**Source passage**
# 1. Data Preparation

In [13]:
from random import sample
import numpy as np
import pandas as pd
from sklearn.model_selection import train_test_split
def loadDataSet():
    train = pd.read_table("horseColicTraining.txt", header=None)
    X_train, y_train = train.iloc[:, :-1], train.iloc[:, -1]
    test = pd.read_table("horseColicTest.txt", header=None)
    X_test, y_test = test.iloc[:, :-1], test.iloc[:, -1]
    X_train = np.array(X_train, dtype=np.float64)
    X_test = np.array(X_test, dtype=np.float64)
    y_train = np.array(y_train, dtype=np.int32)
    y_test = np.array(y_test, dtype=np.int32)
    return X_train, y_train, X_test, y_test

# 2. Criterion -- Gini Index

In [14]:
def calculate_weighted_counts(y, sample_weight, classes_):
    '''
    the function used to calculate the summation of weights of samples from each class. Generally speaking,
    the weights are all set as one. But for Adaboost, each sample has different values.
    '''
    class_counts = np.zeros(shape=classes_.shape[0], dtype=np.float64)
    for i, label in enumerate(classes_):
        idx = y == label
        if idx.sum() > 0:
            class_counts[i] = sample_weight[idx].sum()

**Given data**
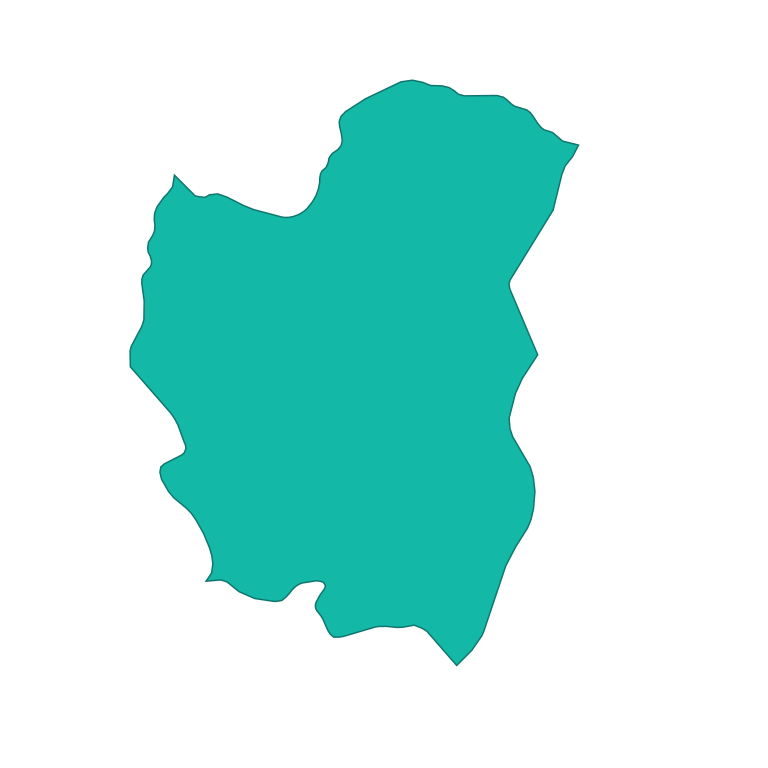 the border of Paraguarí, rotated 167°
{"feature_id": "PRY-611", "entity_name": "Paraguarí", "entity_type": "Department", "adm_level": 1, "iso_a3": "PRY", "parent_name": "Paraguay", "parent_adm1": "", "projection": "orthographic", "projection_center": [-57.025, -26.024], "detail": "fine", "context": "isolated", "style": "filled", "palette": "teal", "viewbox_px": 768, "rotation_deg": 167, "n_neighbors": 0, "source": "natural_earth", "source_scale": "10m", "svg_char_len": 2330}
<svg xmlns="http://www.w3.org/2000/svg" viewBox="0 0 768 768"><g transform="rotate(167 384 384)"><path d="M558.3,204.1L572.0,214.3L581.4,226.4L585.1,228.7L587.6,229.9L601.7,231.9L594.4,238.7L591.2,247.4L590.4,255.5L590.9,263.9L593.4,278.8L597.8,293.9L600.8,301.3L604.1,306.9L614.4,320.4L618.1,327.7L622.2,341.2L622.2,348.4L620.1,353.4L615.8,355.7L597.1,360.3L594.2,361.9L591.7,365.2L591.2,368.2L591.4,370.9L591.7,371.9L594.0,390.4L595.8,397.4L598.4,403.8L627.3,457.8L624.0,473.3L621.8,477.6L606.8,494.9L603.5,500.6L599.0,518.8L597.4,536.2L596.3,540.6L594.2,544.3L585.2,550.8L583.6,553.3L582.8,556.3L583.0,560.9L584.1,565.3L583.6,570.0L581.6,575.1L575.8,581.0L573.1,584.9L571.4,590.6L570.9,596.0L569.0,602.1L565.2,607.8L556.9,615.1L551.7,618.5L545.6,623.7L541.2,634.6L525.7,609.8L521.9,608.0L516.4,606.1L511.3,607.6L503.2,606.6L495.1,601.5L480.7,589.5L471.5,583.1L445.7,569.5L442.5,568.4L438.7,567.7L434.6,567.6L430.2,568.1L425.6,569.3L422.3,570.7L419.7,572.1L412.9,577.5L407.8,582.9L403.8,589.2L401.3,595.0L400.1,599.6L398.5,603.1L396.3,605.7L391.7,608.0L389.4,611.1L387.9,613.5L387.2,615.7L385.6,617.7L382.5,620.3L376.1,622.8L372.4,625.7L370.0,630.1L369.3,636.6L369.3,644.0L368.7,649.6L365.8,654.3L360.1,658.1L337.8,666.1L299.5,674.6L288.0,673.6L278.6,669.3L271.5,664.4L260.0,661.3L253.8,658.1L249.4,653.7L246.4,649.6L240.6,646.6L209.1,639.7L203.2,636.6L199.9,632.7L197.2,628.5L194.3,625.3L183.2,618.9L180.4,615.5L178.8,612.1L175.7,603.5L173.4,598.9L170.8,595.6L165.8,592.8L162.8,590.7L155.5,580.6L140.7,573.0L149.2,563.1L158.4,555.8L163.5,548.3L180.1,515.4L237.7,457.0L239.6,453.6L240.1,448.6L227.7,377.9L248.1,358.2L258.1,345.2L269.7,322.8L271.3,312.3L270.5,303.7L260.2,270.5L259.5,259.7L261.1,245.3L266.5,228.6L271.3,218.8L276.5,211.4L292.0,196.1L306.2,179.5L342.9,119.8L345.9,116.1L358.6,104.6L376.5,93.4L398.0,133.7L402.0,137.5L408.7,142.2L420.4,142.8L425.7,143.8L435.8,147.2L443.6,148.9L447.2,149.2L479.8,147.2L484.3,147.4L490.0,148.7L492.5,152.1L494.1,156.3L496.4,168.6L497.6,172.2L500.3,178.0L500.9,179.9L501.0,182.0L500.5,184.3L499.2,186.7L493.9,192.7L488.4,197.5L486.9,199.4L486.5,201.2L487.8,204.5L490.9,206.4L494.5,207.5L507.9,208.5L510.9,208.2L514.2,207.3L517.3,205.7L520.1,203.9L523.2,201.3L527.3,198.5L532.2,196.1L536.8,196.3L540.0,196.9L558.3,204.1Z" fill="#14b8a6" stroke="#0f766e" stroke-width="1.5"/></g></svg>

**Written task**
According to the docstring in the Gini index code, what value are the sample weights generally set to?

**Answer to this exercise**
They are generally all set to one.